What was it like? I'm considering a trip there on Saturday


----------



## andrewc (Sep 22, 2015)

Interesting enough, though he's not really my cup of tea.  There is a decent review here (and lots of other good stuff) Jackson Pollock at Tate Liverpool: wrestling with a blind spot  myself I enjoyed the DLA Piper Constellations exhibit more Art and artists: artworks   | Tate

For the OP's visit there will be another (smaller) Matisse exhibition Works to Know by Heart: Matisse in Focus | Tate


----------



## andrewc (Sep 22, 2015)

The Alternative Liverpool Bucketlist: 54 Things To Do Before You Die


----------



## andrewc (Sep 22, 2015)

Images from the Liverpool City Region - Page 505 - SkyscraperCity	 Pictures from Liverpool   (none of them are mine).	As the name implies that forum is dedicated to new buildings & architecture,  the thread is from the Liverpool sub-forum.


----------



## moonsi til (Dec 4, 2015)

I'm off there later today..


----------



## andrewc (Dec 4, 2015)

It's blowing a hoolie!  Hope you found a nice bar to snug up in.	 And tomorrow is going to be wet I'm afraid


----------



## moonsi til (Dec 6, 2015)

We had a splendid time in Liverpool, we walked everywhere bar our organised tour so got around a few streets.

Friday: we were going to eat at Remora's a fab looking Indian next door to our hotel but last minute changed our minds and went to Hope & Anchor pub.

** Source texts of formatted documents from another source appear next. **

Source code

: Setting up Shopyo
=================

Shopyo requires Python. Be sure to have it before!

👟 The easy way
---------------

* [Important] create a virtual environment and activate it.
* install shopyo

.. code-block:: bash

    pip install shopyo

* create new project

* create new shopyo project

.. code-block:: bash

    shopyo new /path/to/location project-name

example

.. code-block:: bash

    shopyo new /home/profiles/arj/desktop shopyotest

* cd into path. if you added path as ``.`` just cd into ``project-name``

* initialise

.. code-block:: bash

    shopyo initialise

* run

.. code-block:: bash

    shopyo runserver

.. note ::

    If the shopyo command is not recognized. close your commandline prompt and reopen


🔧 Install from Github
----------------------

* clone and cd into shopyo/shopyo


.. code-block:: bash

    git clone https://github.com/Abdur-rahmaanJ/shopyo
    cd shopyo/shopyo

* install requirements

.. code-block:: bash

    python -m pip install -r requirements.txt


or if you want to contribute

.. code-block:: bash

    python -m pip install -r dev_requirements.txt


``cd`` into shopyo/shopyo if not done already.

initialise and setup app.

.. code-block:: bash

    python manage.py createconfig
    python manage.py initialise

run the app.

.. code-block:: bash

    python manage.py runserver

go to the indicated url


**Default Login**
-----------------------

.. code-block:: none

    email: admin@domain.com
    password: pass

Change of plan due to noise as we wanted to chat. All good at the pub.

Saturday:had breakfast at The Brunch Club, tasty bircher museli then walk around Albert Dock then 2 hour 'Magical Mystery Tour', back to Albert Dock for The Tate. Then had early dinner at wwwvinealiverpool.co.uk was just the perfect place. Then we did some shopping and onto The Cavern which had a great atmosphere.

Sunday: it was raining! We ran into Bella Italia and had a scrumptious breakfast. Never been for breakfast there but really do reccomend. We saw a lot of wet Santa's who had taken part in the 5k Santa Dash. Then we went up St Johns Tower for a panoramic view which was spectacular. Then to The Anglican Cathedral and finished off with the amazing Art fair I think in The Walker building.

Will definitely be going back and recommending a visit to others.


----------